Open arachny opened 4 years ago
Any update on this issue. It will be helpful if version information can be added to requirements.txt
I'm having the same issue:
`06/24/2020 13:31:35 - INFO - transformers.tokenization_utils - loading file None 06/24/2020 13:31:35 - INFO - root - Number of GPUs: 4 06/24/2020 13:31:35 - INFO - root - label columns: ['toxic', 'severe_toxic', 'obscene', 'threat', 'insult', 'identity_hate'] Exception during training: 'tuple' object has no attribute 'cls_token' Traceback (most recent call last): File "/opt/ml/code/train", line 157, in train logger=logger, File "/opt/conda/lib/python3.7/site-packages/fast_bert/data_cls.py", line 424, in init train_examples, "train", no_cache=self.no_cache File "/opt/conda/lib/python3.7/site-packages/fast_bert/data_cls.py", line 550, in get_dataset_from_examples cls_token=self.tokenizer.cls_token, AttributeError: 'tuple' object has no attribute 'cls_token'
UnexpectedStatusException Traceback (most recent call last)
Pull request created to fix this: #239
I have been trying to get this to work for several days now and keep on getting errors every time. I tried building the container image on my mac and on an AWS p3.8xlarge instance, but failed each time.

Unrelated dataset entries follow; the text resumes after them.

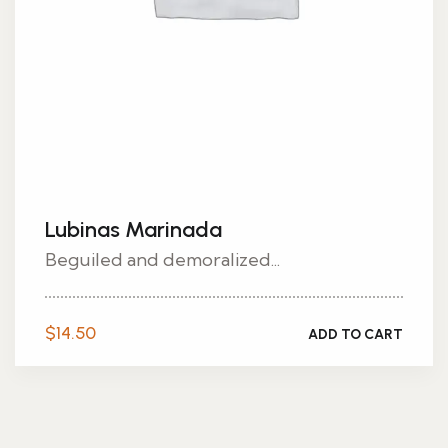
Lubinas Marinada
Beguiled and demoralized...
$
14.50
ADD TO CART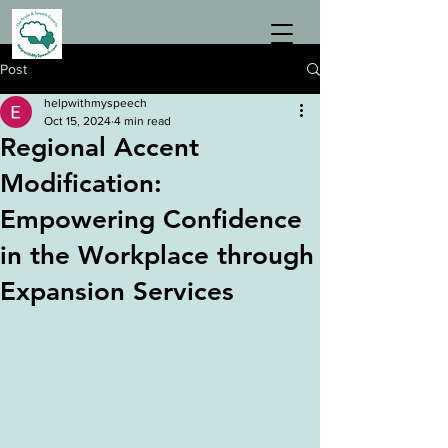
Post
helpwithmyspeech
Oct 15, 2024
4 min read
Regional Accent
Modification:
Empowering Confidence
in the Workplace through
Expansion Services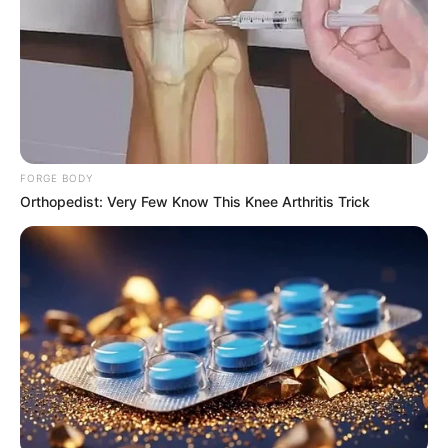
FORGE BODY
Orthopedist: Very Few Know This Knee Arthritis Trick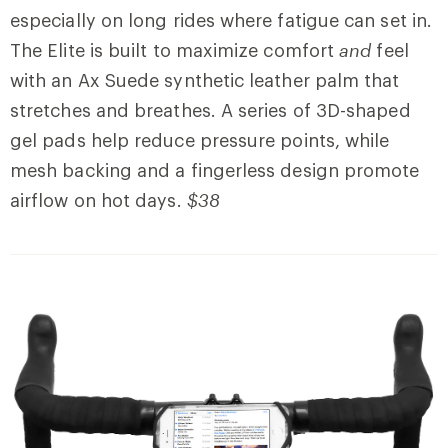
especially on long rides where fatigue can set in.
The Elite is built to maximize comfort
and
feel
with an Ax Suede synthetic leather palm that
stretches and breathes. A series of 3D-shaped
gel pads help reduce pressure points, while
mesh backing and a fingerless design promote
airflow on hot days.
$38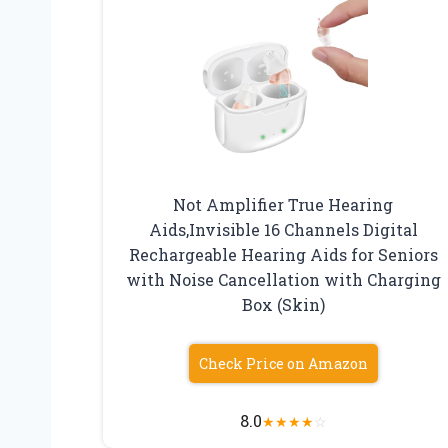
Not Amplifier True Hearing
Aids,Invisible 16 Channels Digital
Rechargeable Hearing Aids for Seniors
with Noise Cancellation with Charging
Box (Skin)
Check Price on Amazon
8.0
★
★
★
★
☆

So this is the error I am getting if I just build the docker image as is (latest version) and then try it on the toxic-comments dataset, as is described exactly in the blog.
It appears that this error relates to AutoTokenizer, so I even tried to replace that to how the old version had it (RobertaTokenizer, etc.), but i was then getting a different error: "Caught StopIteration in replica 0 on device 0."
I tried to install fast-bert and apex directly into a notebook (with GPU) and then run the training and prediction code locally (i.e. not in the container via sagemaker) and it all runs fine!
Any ideas on what can be going wrong with that container?